In un comunicato di Aiab, Aprobio, ISDE, Legambiente e WWF, gli interrogativi sollevati dalla vicenda delle semine di mais geneticamente modificato in alcune località della Regione del nord-est e dal decreto emanato a luglio per vietarlo

Gli interrogativi sono quelli sollevati dalla vicenda delle semine di mais geneticamente modificato in alcune località della Regione del nord-est e dal decreto emanato a luglio per vietarle. A porli sul tappeto un comunicato di Aiab, Aprobio, ISDE, Legambiente e WWF . Eccoli
Perché continua il rimpallo fra Ministero dell'Ambiente e Presidente Regionale su chi debba intervenire sui campi seminati a mais transgenico e, soprattutto, perché non è già stato fatto?

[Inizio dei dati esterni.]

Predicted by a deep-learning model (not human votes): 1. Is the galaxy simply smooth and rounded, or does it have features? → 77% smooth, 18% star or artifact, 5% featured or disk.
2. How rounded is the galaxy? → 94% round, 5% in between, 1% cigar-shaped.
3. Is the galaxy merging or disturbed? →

Perché lo scorso luglio i ministri dell'Ambiente, dell'Agricoltura e della Salute non si sono resi conto che il decreto, senza la parte sanzionatoria, sarebbe stato inapplicabile?

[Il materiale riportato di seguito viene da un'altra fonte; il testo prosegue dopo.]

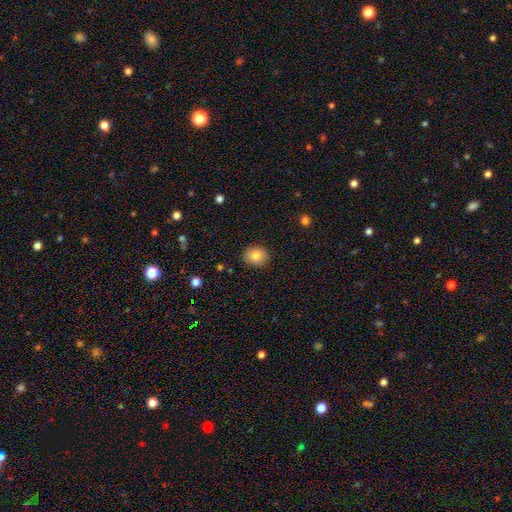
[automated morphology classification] Smooth or featured?
  - smooth: 83% *
  - star or artifact: 9%
  - featured or disk: 8%
How rounded?
  - round: 65% *
  - in between: 34%
  - cigar-shaped: 1%
Merging?
  - none: 87% *
  - minor disturbance: 10%
  - major disturbance: 2%
  - merger: 1%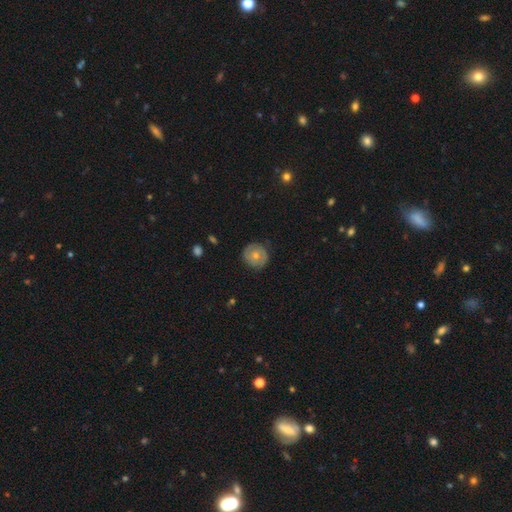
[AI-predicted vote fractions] smooth-or-featured: featured or disk: 51% | smooth: 41% | star or artifact: 7%
  disk-edge-on: no: 97% | yes: 3%
  merging: none: 83% | minor disturbance: 13% | major disturbance: 3% | merger: 1%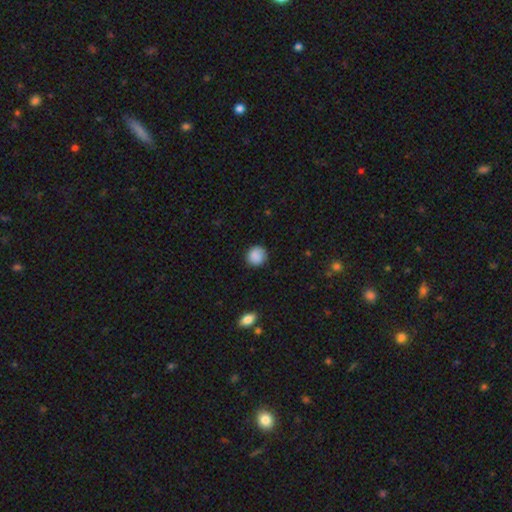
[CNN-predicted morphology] smooth 89%, star or artifact 8%, featured or disk 3%. Down the decision tree: how rounded — round (91%); merging — none (88%).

Quali misure di tutela sono state messe in atto per affrontare l'elevato rischio di contaminazione delle colture delle zone ove il mais Mon810 è stato seminato, confermato dal Corpo Forestale dello Stato hanno confermatoma quali misure di tutela sono state messe in atto?
Perché non è stata fatta circolare nemmeno una bozza del regolamento di attuazione della Legge Regionale 5/2011sulla coltivazione di Ogm, ci sono forse delle "sorprese" che è meglio non lasciare il tempo di discutere?